**Texto do documento**

···

FREI ALOÍSIO FRAGOSO
(04/05/2021)
O grande romancista Machado de Assis, para
muitos entendidos o maior da nossa literatura nacional, escreveu um
conto-novela intitulado "O Alienista". No tempo em que o li, pela
primeira vez, não tinha alcançado uma visão crítica da sociedade, nem de mim
mesmo, suficiente para entendê-lo em conexão com a realidade. Relendo-o, muitos
anos depois, me encantei com a coincidência de redescobrir um destrinchador de
almas, numa hora em que estava carente de lucidez.
Dr. Simão Bacamarte, médico respeitado e
aplaudido em terras de Brasil, Espanha e Portugal, casado com D. Evarista,
escolhida para a função de gerar filhos robustos e inteligentes, resolve
dedicar-se, por inteiro, ao estudo da mente humana. Consegue autorização para
abrir uma clínica, com o intuito de avaliar cientificamente a loucura das
pessoas. A nova clínica se chamará Casa Verde.

···

**Instrução da tarefa 1**
Reproduza, no texto do documento, o trecho que vai de "O grande romancista" a "carente de lucidez.".
**Instrução da tarefa 2**
Traduza para o inglês a seguinte frase do texto do documento: "Consegue autorização para abrir uma clínica, com o intuito de avaliar cientificamente a loucura das pessoas."
**Instrução da tarefa 3**
Explique, com base no texto do documento, com que intuito o Dr. Simão Bacamarte abre uma clínica.

**Dados**

···

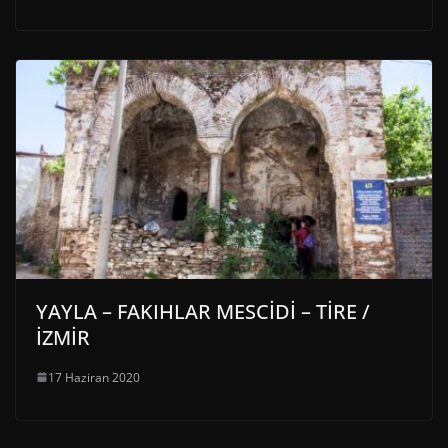
YAYLA – FAKIHLAR MESCİDİ – TİRE /
İZMİR
17 Haziran 2020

···

**Área de resposta 1**
O grande romancista Machado de Assis, para
muitos entendidos o maior da nossa literatura nacional, escreveu um
conto-novela intitulado "O Alienista". No tempo em que o li, pela
primeira vez, não tinha alcançado uma visão crítica da sociedade, nem de mim
mesmo, suficiente para entendê-lo em conexão com a realidade. Relendo-o, muitos
anos depois, me encantei com a coincidência de redescobrir um destrinchador de
almas, numa hora em que estava carente de lucidez.

**Área de resposta 2**
He obtains authorization to open a clinic, with the aim of scientifically assessing people's madness.

**Área de resposta 3**
Depois de resolver dedicar-se por inteiro ao estudo da mente humana, o Dr. Simão Bacamarte abre a clínica com o intuito de avaliar cientificamente a loucura das pessoas.